Finde ich toll, dann gibt es auch keine Infomails, Memos oder "wichtigste-wichtigste Anfragen"-Mails aus den Chefetagen mehr. Perfekt, dann kommt als nächter korrekter Schritt die Absetzung der Vorstände und Manager, und die Firmenleitung wird aus einen Triumvirat der besten AbteilungsleiterInnen geführt ....
Schön, die fahren jetzt also ein duales System, denn extern werden sie kaum auf Email verzichten können. Klingt ja echt nach Vereinfachung.
Übrigens, ein "digital native" (was auch immer das wieder sein soll), der zu blöd ist um mit Email umzugehen, wird mit dem gänzlich neuen System BlueKiwi keine Probleme haben?
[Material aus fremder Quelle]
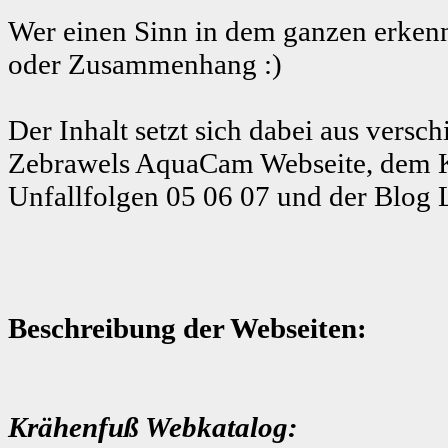
Wer einen Sinn in dem ganzen erkenn
oder Zusammenhang :)
Der Inhalt setzt sich dabei aus ver
Zebrawels AquaCam Webseite, dem K
Unfallfolgen 05 06 07 und der Blog 
Beschreibung der Webseiten:
Krähenfuß Webkatalog: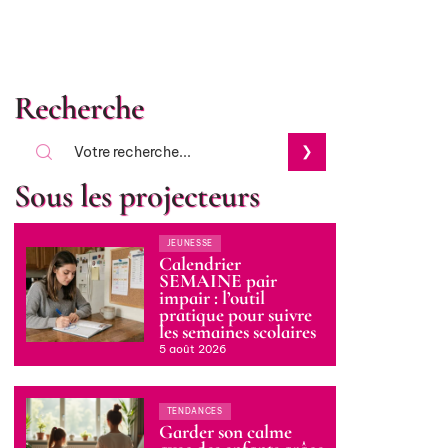
Recherche
Sous les projecteurs
JEUNESSE
Calendrier
SEMAINE pair
impair : l’outil
pratique pour suivre
les semaines scolaires
5 août 2026
TENDANCES
Garder son calme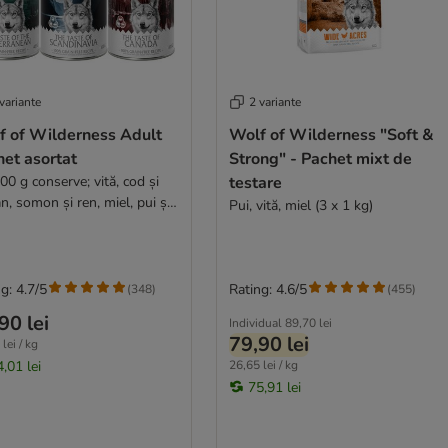
variante
2 variante
f of Wilderness Adult
Wolf of Wilderness "Soft &
et asortat
Strong" - Pachet mixt de
 g conserve; vită, cod și
testare
n, somon și ren, miel, pui și
Pui, vită, miel (3 x 1 kg)
ăv, cangur, pui și vită, capră,
n și vită
g: 4.7/5
Rating: 4.6/5
(
348
)
(
455
)
90 lei
Individual
89,70 lei
79,90 lei
lei / kg
,01 lei
26,65 lei / kg
75,91 lei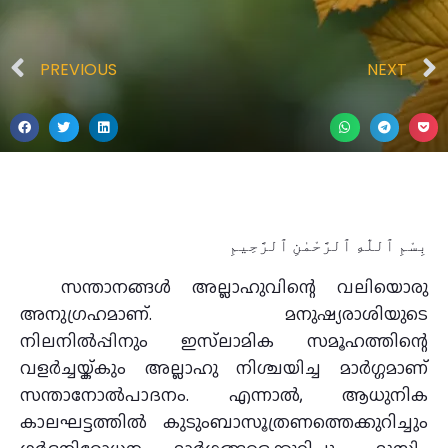
PREVIOUS
NEXT
بِسْمِ ٱللّٰهِ ٱلرَّحْمٰنِ ٱلرَّحِيمِ
സന്താനങ്ങൾ അല്ലാഹുവിന്റെ വലിയൊരു
അനുഗ്രഹമാണ്. മനുഷ്യരാശിയുടെ
നിലനിൽപ്പിനും ഇസ്‌ലാമിക സമൂഹത്തിന്റെ
വളർച്ചയ്ക്കും അല്ലാഹു നിശ്ചയിച്ച മാർഗ്ഗമാണ്
സന്താനോൽപാദനം. എന്നാൽ, ആധുനിക
കാലഘട്ടത്തിൽ കുടുംബാസൂത്രണത്തെക്കുറിച്ചും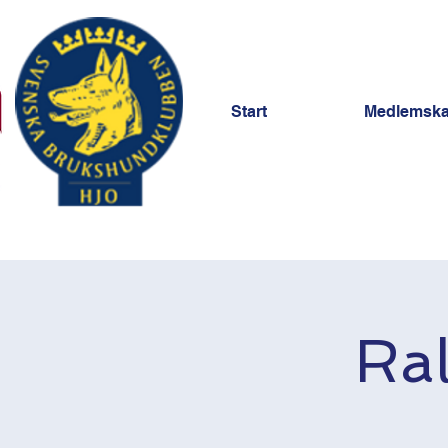
Start
Medlemsk
Ral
Yeah, right.
genau das ist der Nachteil - eine mail bearbeit' ich, wenn ich Zeit dafür hab. Wenn mich wer anruft od. anchattet (falls das ein Wort ist), muß ich mich sofort damit beschäftigen - wurscht, ob ich aus der Konzentration gerissen werde, oder nicht.
Vielleicht bin ich auch einfach nicht "hip genug" für die neue Arbeitswelt ...
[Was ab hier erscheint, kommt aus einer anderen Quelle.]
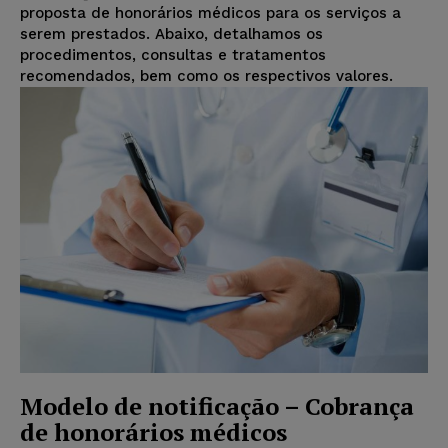
proposta de honorários médicos para os serviços a
serem prestados. Abaixo, detalhamos os
procedimentos, consultas e tratamentos
recomendados, bem como os respectivos valores.
Modelo de notificação – Cobrança
de honorários médicos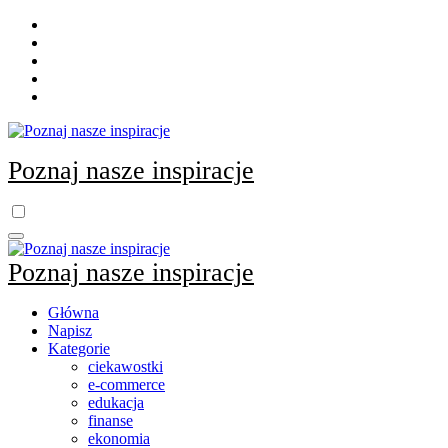
Skip
to
content
Poznaj nasze inspiracje
Poznaj nasze inspiracje
Główna
Napisz
Kategorie
ciekawostki
e-commerce
edukacja
finanse
ekonomia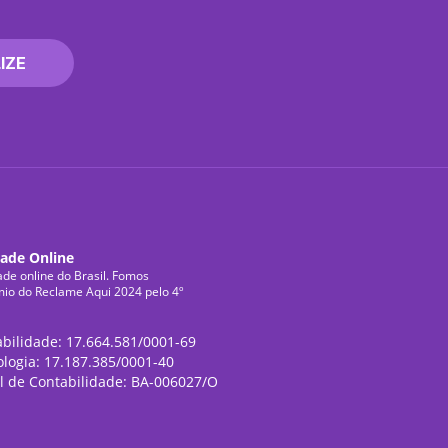
IZE
dade Online
ade online do Brasil. Fomos
mio do Reclame Aqui 2024 pelo 4º
abilidade: 17.664.581/0001-69
ologia: 17.187.385/0001-40
l de Contabilidade: BA-006027/O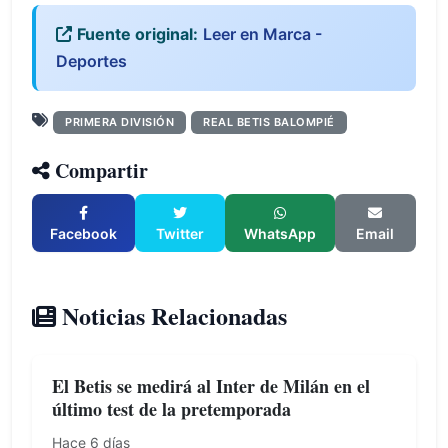
Fuente original:
Leer en Marca -
Deportes
PRIMERA DIVISIÓN
REAL BETIS BALOMPIÉ
Compartir
Facebook
Twitter
WhatsApp
Email
Noticias Relacionadas
El Betis se medirá al Inter de Milán en el
último test de la pretemporada
Hace 6 días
Vorrausgesetzt du bist wo, wo die Leute nicht inzwischen E-Mails wie SMS benutzen und die Krise kriegen wenn sie nicht innerhalb von 10 Minuten eine Antwort haben.
Das zentrale Problem ist dass die Leute nicht nachdenken wann sie eine Antwort brauchen, es kommt alles in eine E-Mail. Und das produziert dann den Stress weil ständig was aufpoppt auch wenn ich das nicht dringend brauche. Oder ich verpasse wichtiges.
Wenn ich das wieder aufteile auf IM/Telefon und so einen Arbeitsbereich wo Dinge eingestellt werden dann kann sich das durchaus verbessern. Wenn ich gleich eine Antwort brauche, dann ruf ich an oder nehm IM. Wenn ich ein Protokoll als Doku bereitstell kommts auf den Arbeitsbereich (wie auch immer der heißt).